Quello attuale è un prezzo al quale l'industria estrattiva può vivere, anche se al livello odierno del benchmark americano, il Wti, che è intorno a 56-57 dollari, una buona parte delle società dello shale statunitense ancora non è in grado di generare free cash flow positivi, mentre gli investimenti delle major sono tuttora ridotti al lumicino.
Allo stesso tempo la domanda appare solida: l'Agenzia Internazionale per l'Energia stima che la richiesta per il 2017 risulterà in aumento dell'1,6% per un totale di oltre 1,5 milioni di barili al giorno in più rispetto ai 12 mesi precedenti. Per il 2018 viene previsto un ulteriore incremento di 1,3 milioni di barili, pari a +1,3%.
Come si può vedere, nonostante una crescita economica strutturalmente meno forte, tecniche sempre più avanzate di efficienza energetica all'orizzonte e l'ascesa delle auto elettriche, per il momento il mondo continua a consumare sempre più petrolio: la domanda giornaliera sta avvicinandosi a 100 milioni di barili al giorno, mentre nel 2007 in pieno boom, poco prima dell'avvento di un decennio di crisi e di trasformazioni, si era fermi a quota 85 milioni. Insomma non sarà il peak oil, ma neppure ci si può permettere troppo a lungo di non investire, considerando che tra l'altro circa un decimo degli asset esistenti si esaurisce ogni anno.

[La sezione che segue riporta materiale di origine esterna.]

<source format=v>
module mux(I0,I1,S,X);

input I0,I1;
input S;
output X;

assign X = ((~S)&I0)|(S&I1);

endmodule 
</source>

Intendiamoci, di petrolio ce n'è tanto: si va dallo scisto statunitense a nazioni come Iran, Libia e Iraq che pompano molto meno di ciò che potrebbero e a prodotti non convenzionali, come le sabbie bituminose dell'Orinoco in Venezuela. Il problema è che i prezzi attuali rimangono complessivamente bassi per intere nazioni che dipendono da questa risorsa e devono venire incontro alle aumentate pretese di una crescente popolazione: non a caso viene utilizzato sempre più spesso un indicatore sintetizzato dal cosiddetto prezzo di break even a livello fiscale, ossia le quotazioni dell'oro nero che permetterebbero ai paesi produttori di pareggiare i conti pubblici. E talora questo prezzo è drammaticamente inferiore alle necessità.

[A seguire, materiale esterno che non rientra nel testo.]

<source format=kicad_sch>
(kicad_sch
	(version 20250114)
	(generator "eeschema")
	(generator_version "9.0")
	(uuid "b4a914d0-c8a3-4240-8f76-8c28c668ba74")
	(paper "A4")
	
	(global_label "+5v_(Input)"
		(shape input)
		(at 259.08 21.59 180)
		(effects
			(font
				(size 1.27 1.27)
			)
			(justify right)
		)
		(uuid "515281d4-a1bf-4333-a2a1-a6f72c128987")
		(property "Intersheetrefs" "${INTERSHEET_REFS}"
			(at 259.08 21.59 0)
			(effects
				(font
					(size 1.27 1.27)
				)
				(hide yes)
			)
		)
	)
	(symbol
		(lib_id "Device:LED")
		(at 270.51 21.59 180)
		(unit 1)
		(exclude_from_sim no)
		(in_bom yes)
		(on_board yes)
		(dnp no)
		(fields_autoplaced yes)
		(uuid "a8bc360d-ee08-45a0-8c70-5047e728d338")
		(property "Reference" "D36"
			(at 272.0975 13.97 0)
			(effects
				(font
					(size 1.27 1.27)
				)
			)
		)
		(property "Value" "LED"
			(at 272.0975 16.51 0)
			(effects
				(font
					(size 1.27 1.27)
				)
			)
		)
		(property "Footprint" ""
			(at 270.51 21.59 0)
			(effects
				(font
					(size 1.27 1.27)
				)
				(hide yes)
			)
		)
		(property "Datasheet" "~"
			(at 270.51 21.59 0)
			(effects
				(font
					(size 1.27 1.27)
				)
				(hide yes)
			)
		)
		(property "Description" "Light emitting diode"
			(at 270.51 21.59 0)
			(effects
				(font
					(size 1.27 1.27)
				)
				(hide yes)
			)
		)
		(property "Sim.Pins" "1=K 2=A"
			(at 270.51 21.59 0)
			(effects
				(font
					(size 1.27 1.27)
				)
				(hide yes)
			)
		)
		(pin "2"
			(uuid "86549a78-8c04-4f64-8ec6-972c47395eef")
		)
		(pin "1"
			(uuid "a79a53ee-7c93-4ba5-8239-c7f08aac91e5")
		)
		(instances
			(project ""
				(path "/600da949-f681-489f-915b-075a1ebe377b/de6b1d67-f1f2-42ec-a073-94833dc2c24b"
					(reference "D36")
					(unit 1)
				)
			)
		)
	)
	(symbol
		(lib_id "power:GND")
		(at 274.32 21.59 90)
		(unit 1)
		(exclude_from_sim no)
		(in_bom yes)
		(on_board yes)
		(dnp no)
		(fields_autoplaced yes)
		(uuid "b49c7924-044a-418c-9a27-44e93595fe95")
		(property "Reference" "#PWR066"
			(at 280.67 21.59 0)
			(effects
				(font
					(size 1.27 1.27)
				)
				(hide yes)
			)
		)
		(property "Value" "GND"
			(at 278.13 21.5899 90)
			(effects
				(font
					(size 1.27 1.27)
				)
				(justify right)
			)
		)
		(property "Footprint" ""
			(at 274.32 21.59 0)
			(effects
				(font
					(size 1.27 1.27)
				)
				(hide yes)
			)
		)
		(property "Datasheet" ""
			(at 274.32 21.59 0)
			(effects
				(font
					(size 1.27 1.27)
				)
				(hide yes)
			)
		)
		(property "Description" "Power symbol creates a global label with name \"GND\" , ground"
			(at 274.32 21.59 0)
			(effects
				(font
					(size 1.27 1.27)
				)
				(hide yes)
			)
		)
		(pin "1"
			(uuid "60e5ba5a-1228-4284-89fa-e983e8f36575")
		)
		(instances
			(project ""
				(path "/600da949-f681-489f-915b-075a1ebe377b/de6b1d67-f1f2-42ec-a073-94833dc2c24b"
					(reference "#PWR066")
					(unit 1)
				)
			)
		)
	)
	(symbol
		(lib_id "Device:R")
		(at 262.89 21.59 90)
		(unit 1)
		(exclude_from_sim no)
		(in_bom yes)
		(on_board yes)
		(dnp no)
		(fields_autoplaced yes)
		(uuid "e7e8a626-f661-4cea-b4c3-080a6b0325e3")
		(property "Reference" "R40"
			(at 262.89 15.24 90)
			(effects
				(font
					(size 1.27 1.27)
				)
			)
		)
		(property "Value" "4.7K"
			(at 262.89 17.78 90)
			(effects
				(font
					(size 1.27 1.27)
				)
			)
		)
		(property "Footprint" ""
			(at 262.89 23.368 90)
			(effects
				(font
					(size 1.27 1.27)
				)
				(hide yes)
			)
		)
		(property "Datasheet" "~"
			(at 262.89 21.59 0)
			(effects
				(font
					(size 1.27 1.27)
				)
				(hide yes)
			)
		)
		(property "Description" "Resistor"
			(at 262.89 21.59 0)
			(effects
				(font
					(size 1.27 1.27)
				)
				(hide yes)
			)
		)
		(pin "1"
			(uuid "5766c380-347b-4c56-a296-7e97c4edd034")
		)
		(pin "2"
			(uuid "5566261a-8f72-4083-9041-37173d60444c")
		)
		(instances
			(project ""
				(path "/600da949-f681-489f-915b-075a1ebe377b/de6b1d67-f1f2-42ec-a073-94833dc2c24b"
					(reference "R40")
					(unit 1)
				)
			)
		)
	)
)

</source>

In un ambiente come quello attuale non sorprende che l'Opec (de facto i sauditi) e i grandi produttori extra Opec, come la Russia, abbiano rinnovato per tutto il 2018 i tagli alla produzione in vigore da più di un anno e finora abbiano mostrato tutto sommato un discreto livello di disciplina nel mantenerli. Questo accordo dovrebbe togliere dal mercato oltre 1,8 milioni di barili al giorno, riuscendo forse per la prima volta da gran tempo a eliminare l'eccesso di offerta. Quest'anno peraltro il surplus dovrebbe essere ridotto a circa un milione di barili al giorno, il livello più basso da cinque anni a questa parte. L'obiettivo dell'Opec è riportare le scorte alla media dell’ultimo quinquennio, nonostante attualmente esse siano ancora oltre 150 milioni di barili rispetto a questa media.

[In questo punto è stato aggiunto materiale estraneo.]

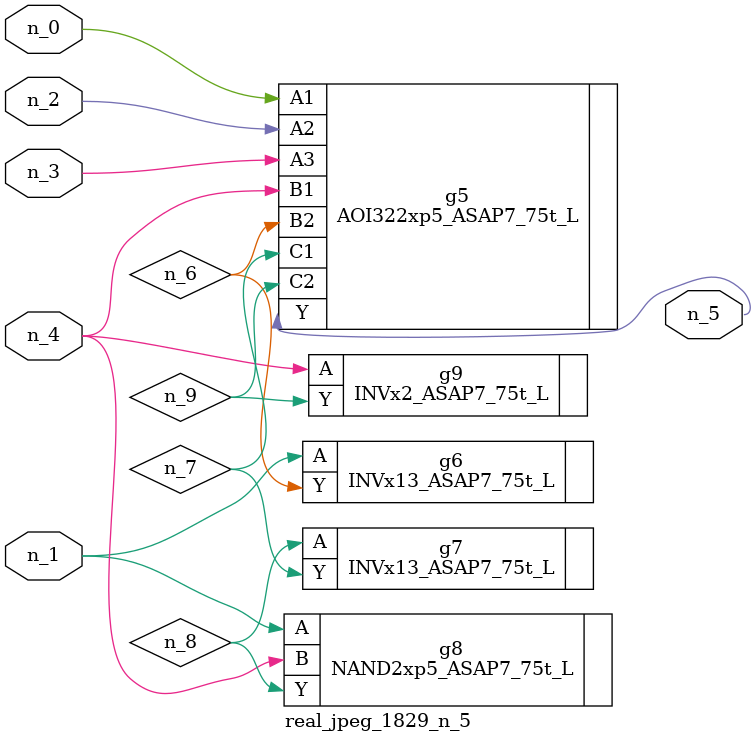
<source format=v>
module real_jpeg_1829_n_5 (n_4, n_0, n_1, n_2, n_3, n_5);

input n_4;
input n_0;
input n_1;
input n_2;
input n_3;

output n_5;

wire n_8;
wire n_6;
wire n_7;
wire n_9;

AOI322xp5_ASAP7_75t_L g5 ( 
.A1(n_0),
.A2(n_2),
.A3(n_3),
.B1(n_4),
.B2(n_6),
.C1(n_7),
.C2(n_9),
.Y(n_5)
);

INVx13_ASAP7_75t_L g6 ( 
.A(n_1),
.Y(n_6)
);

NAND2xp5_ASAP7_75t_L g8 ( 
.A(n_1),
.B(n_4),
.Y(n_8)
);

INVx2_ASAP7_75t_L g9 ( 
.A(n_4),
.Y(n_9)
);

INVx13_ASAP7_75t_L g7 ( 
.A(n_8),
.Y(n_7)
);


endmodule
</source>
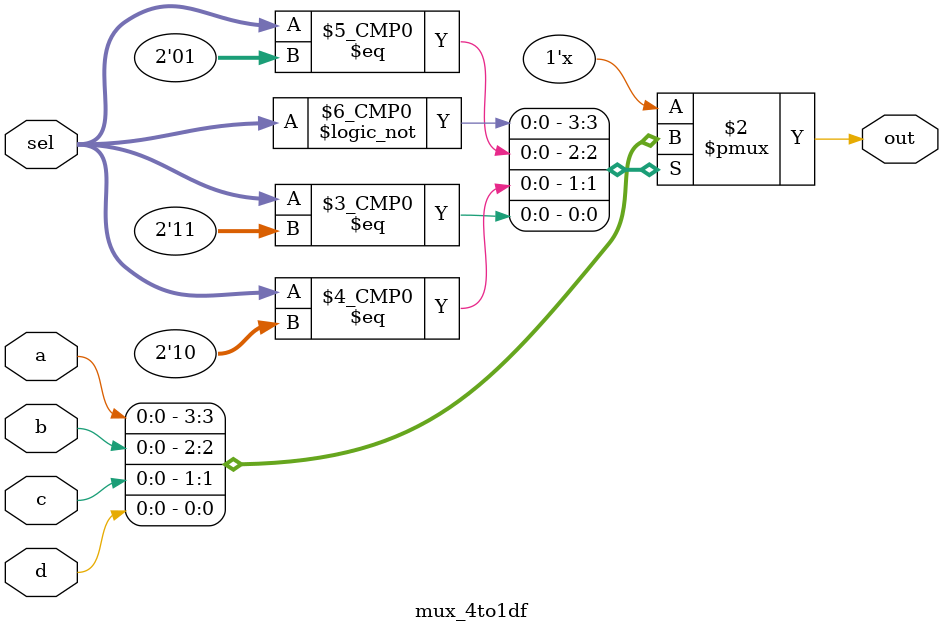
<source format=v>
`timescale 1ns / 1ps

module mux_4to1df(
    input           a,
    input           b,
    input           c,
    input           d,
    input   [1:0]   sel,
    output  reg   out
    );

    always @(*) begin
        case (sel)
            2'b00   :   out = a;
            2'b01   :   out = b;
            2'b10   :   out = c;
            2'b11   :   out = d; 
            default :   out = 1'bx;
        endcase
    end
    

endmodule

</source>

Questo risultato potrebbe non essere raggiunto per via della sempre crescente produzione statunitense: se nel 2018 dovesse schizzare significativamente sopra 10 milioni di barili giornalieri (attualmente siamo intorno a 9,8 ), difficilmente ci sarebbe spazio per lo scenario super-positivo. Se però anche l'industria statunitense dovesse venire a patti con la realtà, restasse la situazione di caos e incertezza totale che regna in Medio oriente, continuassero i buoni fondamentali e reggesse il quadro economico di molti grandi produttori, che è appena un po’ migliore rispetto al disperazione di un biennio fa, allora gli 80 dollari di quotazione ipotizzati non sarebbero più un miraggio.